Ask A Fuck-Up

AAFU: My boyfriend of two years ghosted me

How do I get the closure I deserve?
Ask A Fuck-Up

AAFU: My boyfriend of two years ghosted me

How do I get the closure I deserve?

Brandy Jensen, The Outline’s associate editor, has made a lot of mistakes in her life. Has she learned from them and become a wiser person as a result? Hahaha oh gosh no. But it does leave her uniquely qualified to tell you what not to do — because she’s probably done it.

Dear Fuck-Up,

My boyfriend of two years ghosted me. We’d been long-distance for about six months. We’d been having problems, and rather than talk it out like adults, he stopped responding to my texts and calls entirely. I was forced to end a relationship with someone I thought I was going to marry with a text and an email. And I’m fucking pissed.

It’s been a month, and I recently found out that he’s seeing someone and might have been seeing her while we were together. I confronted him about it over text and he denied it, but he still refused to engage in any sort of conversation that resembles closure. It was just a couple of mean texts, sent back and forth. I’m angry. I’m sad and hurt and feel absolutely gutted. Maybe most of all, I’m furious at the injustice of not having any sort of end-of-a-relationship talk. How did the person I told everything become the person who ignores me, probably forever? I don’t think the dynamic is going to change. But I don’t want to accept it. How do I become okay with the toxic silence between us?

Sincerely,

Ghosted and Gutted

Dear Ghosted,

The philosopher Gillian Rose wrote a line I think about a lot. In her book Love’s Work, she says, “There is no democracy in any love relation: only mercy.” It is a very beautiful way of articulating a hideous truth: that we do not consent to be hurt or abandoned by those we love, and that the most we can hope for is they do it kindly. Your ex couldn’t even give you that. What he did to you was awful; he is cowardly and he is cruel. But what happened isn’t simply unjust, it points to something much more frightening — that love itself exists outside the framework of justice. There is no court at which to plead your case, no authority who can grant you recompense.

This is a terrible thing to contemplate, and naturally the mind rebels. After a particularly surprising break-up we all prefer not to know this, just as we prefer not to know that the person you loved does not love you back. Not enough to stay, and in your case not even enough to be gracious as they leave. This knowledge is a rupture, and so we grasp at the fiction of closure.

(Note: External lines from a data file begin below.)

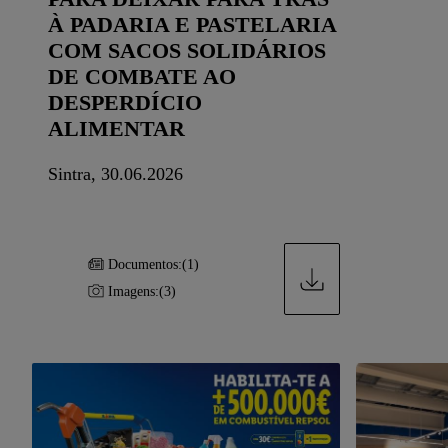
À PADARIA E PASTELARIA
COM SACOS SOLIDÁRIOS
DE COMBATE AO
DESPERDÍCIO
ALIMENTAR
Sintra, 30.06.2026
Documentos:
(1)
Imagens:
(3)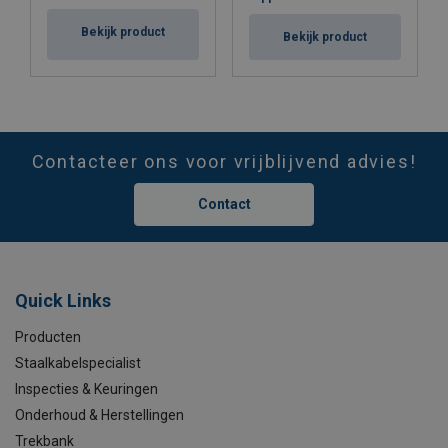
Bekijk product
Bekijk product
Contacteer ons voor vrijblijvend advies!
Contact
Quick Links
Producten
Staalkabelspecialist
Inspecties & Keuringen
Onderhoud & Herstellingen
Trekbank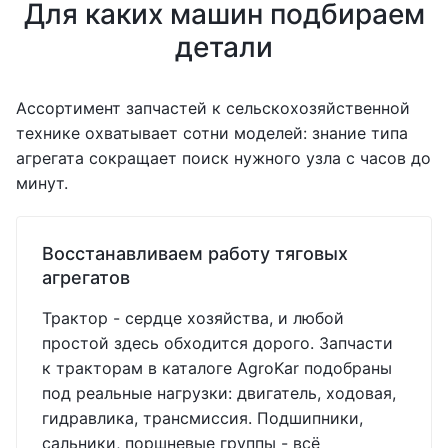
Для каких машин подбираем
детали
Ассортимент запчастей к сельскохозяйственной
технике охватывает сотни моделей: знание типа
агрегата сокращает поиск нужного узла с часов до
минут.
Восстанавливаем работу тяговых
агрегатов
Трактор - сердце хозяйства, и любой
простой здесь обходится дорого. Запчасти
к тракторам в каталоге AgroKar подобраны
под реальные нагрузки: двигатель, ходовая,
гидравлика, трансмиссия. Подшипники,
сальники, поршневые группы - всё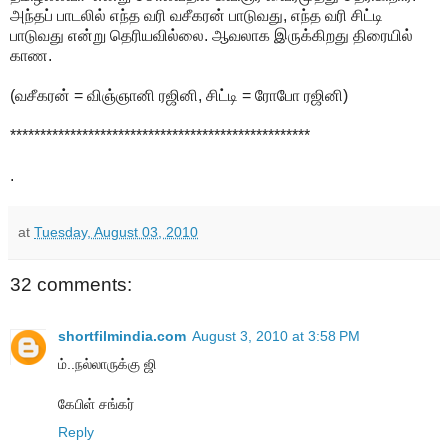
அந்தப் பாடலில் எந்த வரி வசீகரன் பாடுவது, எந்த வரி சிட்டி
பாடுவது என்று தெரியவில்லை. ஆவலாக இருக்கிறது திரையில்
காண.
(வசீகரன் = விஞ்ஞானி ரஜினி, சிட்டி = ரோபோ ரஜினி)
**************************************************
.
at
Tuesday, August 03, 2010
32 comments:
shortfilmindia.com
August 3, 2010 at 3:58 PM
ம்..நல்லாருக்கு ஜி
கேபிள் சங்கர்
Reply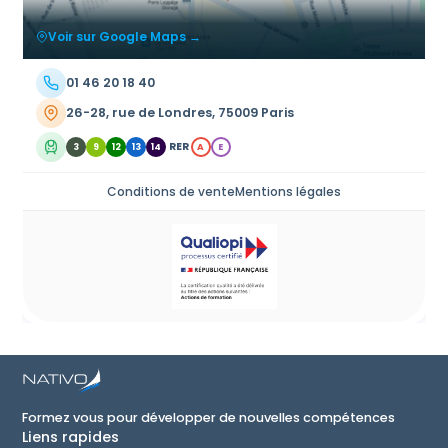
Voir sur Google Maps →
01 46 20 18 40
26-28, rue de Londres, 75009 Paris
RER
3
9
12
13
14
A
E
Conditions de vente
Mentions légales
Formez vous pour développer de nouvelles compétences
Liens rapides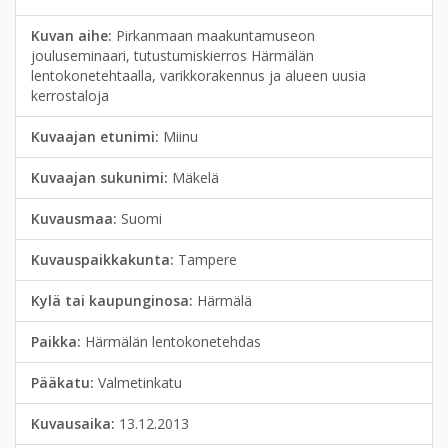
Kuvan aihe:
Pirkanmaan maakuntamuseon
jouluseminaari, tutustumiskierros Härmälän
lentokonetehtaalla, varikkorakennus ja alueen uusia
kerrostaloja
Kuvaajan etunimi:
Miinu
Kuvaajan sukunimi:
Mäkelä
Kuvausmaa:
Suomi
Kuvauspaikkakunta:
Tampere
Kylä tai kaupunginosa:
Härmälä
Paikka:
Härmälän lentokonetehdas
Pääkatu:
Valmetinkatu
Kuvausaika:
13.12.2013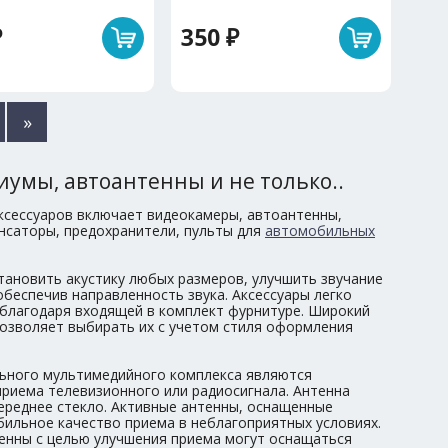
₽
350 ₽
»
иумы, автоантенны и не только..
сессуаров включает видеокамеры, автоантенны,
енсаторы, предохранители, пульты для
автомобильных
тановить акустику любых размеров, улучшить звучание
обеспечив направленность звука. Аксессуары легко
благодаря входящей в комплект фурнитуре. Широкий
озволяет выбирать их с учетом стиля оформления
ного мультимедийного комплекса являются
приема телевизионного или радиосигнала. Антенна
переднее стекло. Активные антенны, оснащенные
бильное качество приема в неблагоприятных условиях.
енны с целью улучшения приема могут оснащаться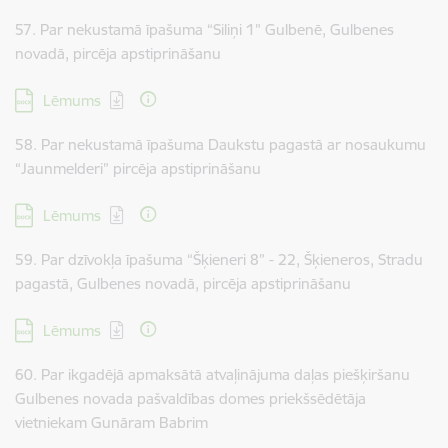
57. Par nekustamā īpašuma “Siliņi 1” Gulbenē, Gulbenes
novadā, pircēja apstiprināšanu
Lejupielādēt:
Lēmums
58. Par nekustamā īpašuma Daukstu pagastā ar nosaukumu
“Jaunmelderi” pircēja apstiprināšanu
Lejupielādēt:
Lēmums
59. Par dzīvokļa īpašuma “Šķieneri 8” - 22, Šķieneros, Stradu
pagastā, Gulbenes novadā, pircēja apstiprināšanu
Lejupielādēt:
Lēmums
60. Par ikgadējā apmaksātā atvaļinājuma daļas piešķiršanu
Gulbenes novada pašvaldības domes priekšsēdētāja
vietniekam Gunāram Babrim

And closure is a fiction. It is not real, at least not in the way you want it to be. What you actually want is something impossible: for this not to have happened or, at the very least, for him to be crushed under of the weight of it. Wanting impossible things isn’t necessarily bad; it’s a core component of being a person. We basically have to keep wanting the impossible right up until the moment we cease wanting anything at all precisely because that moment will come and we do not want it to.

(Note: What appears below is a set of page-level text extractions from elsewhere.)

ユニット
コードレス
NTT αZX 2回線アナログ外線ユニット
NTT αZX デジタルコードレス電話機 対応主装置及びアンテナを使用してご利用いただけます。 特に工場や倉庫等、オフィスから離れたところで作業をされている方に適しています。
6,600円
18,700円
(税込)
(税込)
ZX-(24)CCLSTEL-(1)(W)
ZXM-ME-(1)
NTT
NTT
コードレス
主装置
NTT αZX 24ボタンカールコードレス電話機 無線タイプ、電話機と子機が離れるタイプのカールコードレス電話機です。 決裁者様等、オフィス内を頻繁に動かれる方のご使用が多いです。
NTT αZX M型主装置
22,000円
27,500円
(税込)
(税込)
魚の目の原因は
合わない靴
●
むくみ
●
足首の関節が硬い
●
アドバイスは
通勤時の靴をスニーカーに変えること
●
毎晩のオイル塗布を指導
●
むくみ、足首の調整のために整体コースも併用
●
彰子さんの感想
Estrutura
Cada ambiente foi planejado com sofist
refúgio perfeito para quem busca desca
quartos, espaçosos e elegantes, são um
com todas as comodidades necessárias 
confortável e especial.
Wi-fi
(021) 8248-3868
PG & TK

Perhaps the most impossible thing we all want is for the things that happen to us to make sense. Our most tragic impulse is the one to make meaning when life is just a series of contingencies. It leads some people, like myself, to have a hard time getting over being wounded. I fixate, I wallow, I simultaneously feel humiliated that I could care for someone so obviously unworthy and convinced I will never find anyone as good again. “How do I get over someone?” might be the question I get most regularly, and I have not answered it yet simply because there is no real answer.

This is a cold comfort, I know, but it is worth remembering this: Your ex sucks shit and the silence between you isn’t toxic, it is necessary. There is nothing you can say to him to make him feel sufficiently guilty, nothing he could realistically say to you to take back the fact that he made the choices he did, no adequate combination of the right words in the right order to make any of this okay. Give up on closure and focus on other things, like being motivated by spite. I’m not entirely kidding here — the first piece of writing I was ever paid for I did because I hoped a man who hurt me would notice it and remember I existed.

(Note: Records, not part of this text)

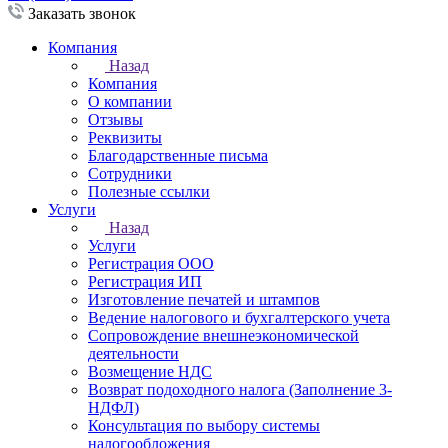
Заказать звонок
Компания
Назад
Компания
О компании
Отзывы
Реквизиты
Благодарственные письма
Сотрудники
Полезные ссылки
Услуги
Назад
Услуги
Регистрация ООО
Регистрация ИП
Изготовление печатей и штампов
Ведение налогового и бухгалтерского учета
Сопровождение внешнеэкономической
деятельности
Возмещение НДС
Возврат подоходного налога (Заполнение 3-
НДФЛ)
Консультация по выбору системы
налогообложения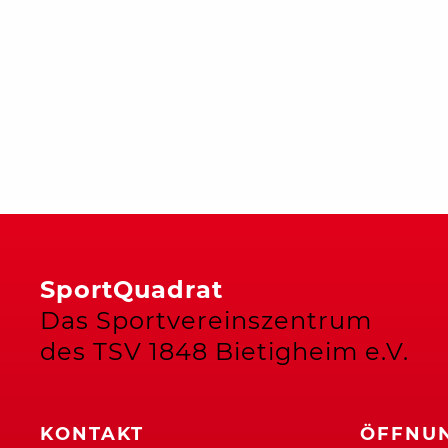
SportQuadrat
Das Sportvereinszentrum
des TSV 1848 Bietigheim e.V.
KONTAKT
ÖFFNUN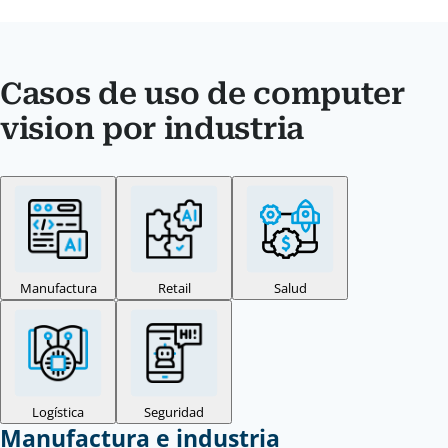
Casos de uso de computer
vision por industria
Manufactura
Retail
Salud
Logística
Seguridad
Manufactura e industria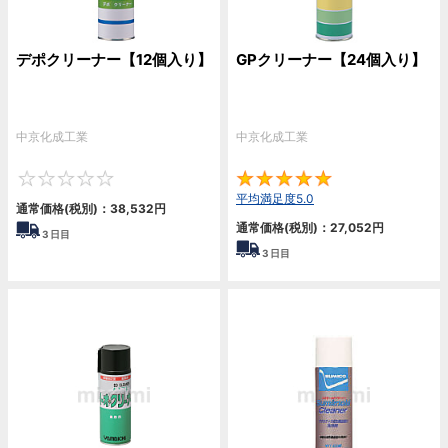
デポクリーナー【12個入り】
GPクリーナー【24個入り】
中京化成工業
中京化成工業
0
5
平均満足度5.0
通常価格(税別)：
38,532
円
通常価格(税別)：
27,052
円
3
日目
3
日目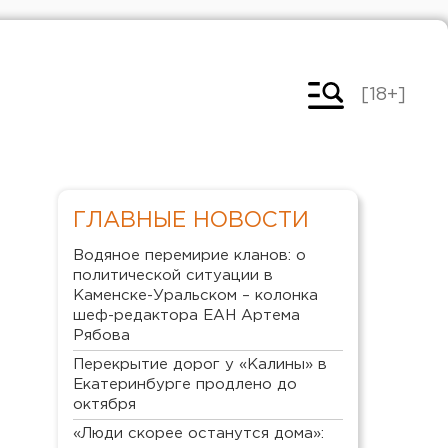
[18+]
ГЛАВНЫЕ НОВОСТИ
Водяное перемирие кланов: о
политической ситуации в
Каменске-Уральском – колонка
шеф-редактора ЕАН Артема
Рябова
Перекрытие дорог у «Калины» в
Екатеринбурге продлено до
октября
«Люди скорее останутся дома»:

Go do something you always wanted to but he thought was stupid. Cut your hair. Sell every piece of furniture he so much as sat on and redecorate your apartment. Write the meanest, most brutal letter you can and — this is key! You must listen to this part because in the past I have not and it was a mistake — do not send it. Keep it and reread it from time to time to track how differently you begin to feel.

Because you will feel differently, in time. I sometimes think that in all of human history the only truly good advice is “this too shall pass.” How you feel now is not how you will feel tomorrow. Of course, the agony of love without justice is that other people’s feelings can change without reason, but there is comfort in knowing that yours will too.